Metro Services The Carter County Health Department will be hosting rabies vaccination clinics in the county.

Metro Services
The Carter County Health Department will be hosting rabies vaccination clinics in the county.

The Carter County Health Department is partnering with local animal clinics to offer low-cost rabies vaccinations for dogs and cats during the month of May. Vaccinations will be provided at the following locations and times: May 7 at Pinecrest Veterinary Clinic parking lot from 12 noon to 2:30 p.m.; Cloudland Elementary from 12:30 p.m. to 1:30 p.m.; Hunter Elementary and Elizabethton Veterinary Clinic from 1 p.m. to 3 p.m., and Hampton Elementary from 4 p.m. to 5 p.m.; May 21 at Elizabethton High School from 1 p.m. to 2 p.m.; and May 28 at Elizabethton High School from 1 p.m. to 3 p.m. The cost of a one-year vaccination is $10 for each dog and $10 for each cat. Tennessee law requires rabies vaccination for dogs and cats.
“Rabies is a threat to both pets and people in Tennessee, so it’s important all pet owners keep their dogs and cats up to date on rabies vaccinations,” said Terry Goins, Regional Environmental Supervisor. “Rabies vaccinations protect us as well as our pets. Pets are more likely than people to come into contact with wild animals that may have rabies and could then spread the virus to people.”

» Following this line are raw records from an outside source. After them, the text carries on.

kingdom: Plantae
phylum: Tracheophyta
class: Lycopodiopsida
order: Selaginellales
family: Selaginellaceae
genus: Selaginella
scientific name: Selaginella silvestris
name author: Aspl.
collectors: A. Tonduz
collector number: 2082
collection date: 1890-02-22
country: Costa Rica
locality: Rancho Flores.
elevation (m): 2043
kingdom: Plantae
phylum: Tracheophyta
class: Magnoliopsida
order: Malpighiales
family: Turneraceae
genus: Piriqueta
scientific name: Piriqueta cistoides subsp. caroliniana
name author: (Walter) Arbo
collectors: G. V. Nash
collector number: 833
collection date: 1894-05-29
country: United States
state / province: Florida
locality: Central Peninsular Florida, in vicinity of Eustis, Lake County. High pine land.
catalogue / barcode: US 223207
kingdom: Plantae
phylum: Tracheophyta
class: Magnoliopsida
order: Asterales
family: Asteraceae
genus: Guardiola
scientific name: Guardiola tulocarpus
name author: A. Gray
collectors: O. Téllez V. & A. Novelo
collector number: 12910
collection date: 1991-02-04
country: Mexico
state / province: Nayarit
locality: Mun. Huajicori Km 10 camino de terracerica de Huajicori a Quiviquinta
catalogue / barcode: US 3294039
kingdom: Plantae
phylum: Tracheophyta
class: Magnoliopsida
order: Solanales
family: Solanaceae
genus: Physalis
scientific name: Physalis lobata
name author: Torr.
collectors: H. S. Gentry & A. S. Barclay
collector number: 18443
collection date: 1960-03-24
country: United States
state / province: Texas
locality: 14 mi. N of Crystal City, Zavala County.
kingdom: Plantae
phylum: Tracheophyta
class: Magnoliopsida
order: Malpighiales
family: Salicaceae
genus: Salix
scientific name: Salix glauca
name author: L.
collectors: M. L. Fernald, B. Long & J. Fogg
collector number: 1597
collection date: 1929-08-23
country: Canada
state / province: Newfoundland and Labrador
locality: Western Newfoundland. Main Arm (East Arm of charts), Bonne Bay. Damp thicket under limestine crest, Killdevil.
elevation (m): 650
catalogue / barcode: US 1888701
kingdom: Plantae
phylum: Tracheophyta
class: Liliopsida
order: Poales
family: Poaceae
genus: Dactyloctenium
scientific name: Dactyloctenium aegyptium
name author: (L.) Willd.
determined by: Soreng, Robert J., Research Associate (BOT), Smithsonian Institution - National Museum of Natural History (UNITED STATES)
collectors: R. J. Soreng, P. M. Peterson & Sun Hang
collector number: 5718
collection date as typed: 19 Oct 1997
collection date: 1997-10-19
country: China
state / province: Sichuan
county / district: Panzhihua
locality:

Most cases of rabies reported in Tennessee occur in wild animals. In 2015 there were 33 cases of rabies reported across the State, with 24 of those cases among skunks. Vaccination programs are a major factor in preventing rabies in humans. The last human case of rabies occurred in 2002 when contact with a bat occurred but was not reported.
Rabies is transmitted in saliva through the bite of an infected mammal. Rabid animals are not always aggressive. Wildlife may carry the rabies virus without showing any recognizable signs of infection. Any animals that are acting strangely, such as nocturnal animals seen out in the daytime, must be regarded as sick and potentially rabid. If a wild or domestic animal seems sick or acts strangely, report it to your local animal control representative.
People can be exposed to rabies when attempting to help, feed, or handle wild animals, so it’s important to avoid touching any wild animal, especially common carriers such as bats, skunks, raccoons and foxes. If you are bitten or come into contact with the saliva of an animal that may be sick or rabid, contact your health care provider.